The new West End landscape needs new thinking, enticing new patrons to boldly show where they have never shone before.
During one (and only one) Incoming of a West End show, a young couple walked up to me, and ‘The Boyfriend’, speaking for both of them, said: “Excuse me, Sir, we’ve never been to the theatre before and we don’t really know where we should go, or what to do.”
I nearly hugged them. They were treated like visiting dignitaries for the remainder of their visit. And I’ll lay money that this wasn’t their last visit to a show.
Flashforward twenty years and I received a call from the Association of Youth Clubs asking if they could purchase 80,000 tickets for our West End productions for youngsters who had no experience of theatre-going. The scheme had been generously financed by the National Lottery, and we not only provided the tickets (at a greatly reduced rate) but held pre-show and interval events with cast members to make this introduction to theatre land more special for our new entrants. They learnt that theatres were not daunting bastions of the privileged few. We learnt how strange some of our practices were to young newcomers (for instance, some of our young guests had thought the three minute bell was a fire alarm ringing and started looking for the nearest exit).
Flashforward another decade or so and I’m attending an RSC production of one of Shakespeare’s greatest plays at The Barbican, accompanied by a former member of the wonderful Mousetrap Foundation, who have been introducing young people to the magic of theatre for decades. At the after-show party, one of the stars of the show came over to talk to my guest. He’d been one of the young people who Mousetrap had helped along the way, and now he was receiving phenomenal reviews (and subsequently awards) as one of the RSC’s brightest new stars. What a result!
But what about the forty-year-old theatre virgins? Or thirty-something gig-uninitiated? The millions who are missing out on fabulous life-affirming experiences simply because they never gave it a go? Or those who’ve tried something once, had a bad experience, and never dipped their toes back in the water? What are the live entertainment chapters of The Business of Pleasure doing to try and get these non-attenders and lapsed attenders back into the saddle?
I remember one of my first marketing budget meetings, where I made the schoolboy error of referring to the money we were ‘spending’ on promoting our productions when I should by rights have said ‘investing.’ And I’m pretty sure that, were I to propose a subsidy scheme to get new entrants to try shows and concerts for the first time, this nominal reduction of revenue would be called ‘losses,’ when these should also be called ‘investments.’ Of course, if every ticket for every performance or event is one hundred percent certain to be sold it becomes a slightly more difficult argument. But if you’re really riding that high, what’s the problem in investing some of your current bounty in your future audience?
When I’ve suggested this in the past, the first reaction tends to be: how can we know they’re first-timers and not just free-loaders? The same core of clued-up show-goers who jump on every discount bandwagon? What would a theatre or concert (or gallery and attraction) Virginity Test entail? It would probably look very similar to high-profile ticket lottery, where you weed out repeat applications to prevent speculation. Only the screening question(s) would involve asking:
“Why the applicant hasn’t been to a performance/event before -or in a long time?”
And…
“What makes them feel that they want to try it now?”
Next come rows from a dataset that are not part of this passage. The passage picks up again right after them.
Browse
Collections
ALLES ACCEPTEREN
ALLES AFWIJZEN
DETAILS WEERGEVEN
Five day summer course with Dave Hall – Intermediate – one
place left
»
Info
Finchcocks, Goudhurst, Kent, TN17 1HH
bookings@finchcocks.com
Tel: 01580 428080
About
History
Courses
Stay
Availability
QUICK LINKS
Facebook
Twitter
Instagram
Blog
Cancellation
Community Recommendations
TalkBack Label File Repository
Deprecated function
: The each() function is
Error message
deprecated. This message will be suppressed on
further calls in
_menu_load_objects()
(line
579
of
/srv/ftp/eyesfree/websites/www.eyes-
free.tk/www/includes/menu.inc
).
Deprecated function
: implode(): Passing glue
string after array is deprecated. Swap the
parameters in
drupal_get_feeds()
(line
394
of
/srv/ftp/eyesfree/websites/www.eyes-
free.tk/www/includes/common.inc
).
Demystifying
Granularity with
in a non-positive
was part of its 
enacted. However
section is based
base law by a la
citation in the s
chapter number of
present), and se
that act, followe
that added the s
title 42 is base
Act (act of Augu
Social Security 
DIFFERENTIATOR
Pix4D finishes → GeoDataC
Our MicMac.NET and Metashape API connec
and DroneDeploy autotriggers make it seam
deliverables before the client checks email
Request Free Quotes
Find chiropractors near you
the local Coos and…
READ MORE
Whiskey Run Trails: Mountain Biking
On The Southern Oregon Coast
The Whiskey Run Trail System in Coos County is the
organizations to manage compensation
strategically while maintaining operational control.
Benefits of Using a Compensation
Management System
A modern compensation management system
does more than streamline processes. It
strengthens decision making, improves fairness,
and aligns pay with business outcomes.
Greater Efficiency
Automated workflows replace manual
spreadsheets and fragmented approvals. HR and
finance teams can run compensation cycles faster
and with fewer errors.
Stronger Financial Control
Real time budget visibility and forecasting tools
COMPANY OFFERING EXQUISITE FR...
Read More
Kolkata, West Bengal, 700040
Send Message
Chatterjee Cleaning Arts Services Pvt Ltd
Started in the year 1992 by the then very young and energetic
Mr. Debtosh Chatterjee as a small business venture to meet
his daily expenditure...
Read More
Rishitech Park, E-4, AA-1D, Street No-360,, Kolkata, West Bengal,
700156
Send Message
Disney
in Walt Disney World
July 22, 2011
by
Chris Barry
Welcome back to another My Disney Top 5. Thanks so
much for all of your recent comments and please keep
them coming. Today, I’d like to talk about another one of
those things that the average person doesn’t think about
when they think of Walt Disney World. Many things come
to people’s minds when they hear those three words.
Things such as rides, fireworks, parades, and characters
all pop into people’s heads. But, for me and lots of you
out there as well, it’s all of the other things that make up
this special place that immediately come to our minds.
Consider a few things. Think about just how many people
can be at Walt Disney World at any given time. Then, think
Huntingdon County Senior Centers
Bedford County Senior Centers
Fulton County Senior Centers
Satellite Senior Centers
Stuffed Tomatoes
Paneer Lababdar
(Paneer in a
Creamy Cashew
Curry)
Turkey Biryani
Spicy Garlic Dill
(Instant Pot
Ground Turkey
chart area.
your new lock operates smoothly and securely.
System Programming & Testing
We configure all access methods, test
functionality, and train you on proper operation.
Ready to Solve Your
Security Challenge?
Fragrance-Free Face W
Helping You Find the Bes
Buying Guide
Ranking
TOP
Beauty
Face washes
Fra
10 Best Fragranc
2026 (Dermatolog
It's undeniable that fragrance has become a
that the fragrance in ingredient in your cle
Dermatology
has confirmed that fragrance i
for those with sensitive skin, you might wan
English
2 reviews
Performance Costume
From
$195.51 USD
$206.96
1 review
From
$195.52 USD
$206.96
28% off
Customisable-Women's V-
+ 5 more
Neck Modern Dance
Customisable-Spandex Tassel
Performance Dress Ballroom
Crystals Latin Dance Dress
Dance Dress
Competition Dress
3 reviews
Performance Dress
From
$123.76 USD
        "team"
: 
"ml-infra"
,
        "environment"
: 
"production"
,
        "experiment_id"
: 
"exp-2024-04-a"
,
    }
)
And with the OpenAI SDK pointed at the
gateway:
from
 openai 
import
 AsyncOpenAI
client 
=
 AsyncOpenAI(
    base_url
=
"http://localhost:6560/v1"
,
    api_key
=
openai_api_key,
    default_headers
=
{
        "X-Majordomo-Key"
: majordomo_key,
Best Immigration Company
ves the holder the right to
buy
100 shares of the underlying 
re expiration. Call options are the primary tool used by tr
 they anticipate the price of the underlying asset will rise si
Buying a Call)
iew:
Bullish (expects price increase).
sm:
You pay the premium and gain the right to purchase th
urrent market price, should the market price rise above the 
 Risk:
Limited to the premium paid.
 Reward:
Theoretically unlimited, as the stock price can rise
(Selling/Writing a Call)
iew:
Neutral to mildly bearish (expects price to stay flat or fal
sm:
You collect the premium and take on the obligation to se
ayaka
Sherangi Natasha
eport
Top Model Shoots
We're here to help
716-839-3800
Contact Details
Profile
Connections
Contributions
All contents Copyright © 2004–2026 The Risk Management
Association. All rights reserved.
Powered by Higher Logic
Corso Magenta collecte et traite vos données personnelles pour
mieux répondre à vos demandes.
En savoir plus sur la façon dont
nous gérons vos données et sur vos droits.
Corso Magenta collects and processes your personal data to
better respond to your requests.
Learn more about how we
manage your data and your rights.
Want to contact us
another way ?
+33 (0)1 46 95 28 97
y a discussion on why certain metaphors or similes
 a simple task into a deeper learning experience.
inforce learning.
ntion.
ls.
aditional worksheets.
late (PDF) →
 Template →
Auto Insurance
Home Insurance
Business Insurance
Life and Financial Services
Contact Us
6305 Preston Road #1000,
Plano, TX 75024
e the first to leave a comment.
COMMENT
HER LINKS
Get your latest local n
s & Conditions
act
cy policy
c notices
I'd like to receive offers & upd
The second reaction to my suggestion tends to be:
“Will these new entrants, seduced by reduced/zero prices, ever return as full-price theatre and concert-goers?”
I would take an educated guess at this point and say that a percentage will return, and percentage, frankly, won’t. What decides the split will, I believe, the way in which we treat them during their visit. At the first ever SOLT marketing group meeting for ‘Get Into London Theatre,’ the LDA/Mayor-of-London-backed scheme to restore theatre audiences post 9/11, I listened to my colleagues around the table discussing the finer points of the promotion before questioning the whole premise of the scheme. Surely the point wasn’t to just lure patrons back through our doors, but to seize this once-in-a-lifetime opportunity to showcase just how wonderful a trip to the West End could be, from start to finish, and every step along the way? To really wow them with what we do and how we do it? A deafening silence followed my suggestion. Until the most influential member of the group spoke up and said that they totally agreed with me. If we build it, they will come is not good enough in situations like this. We must ‘build it’ so that they come back …again and again and again.”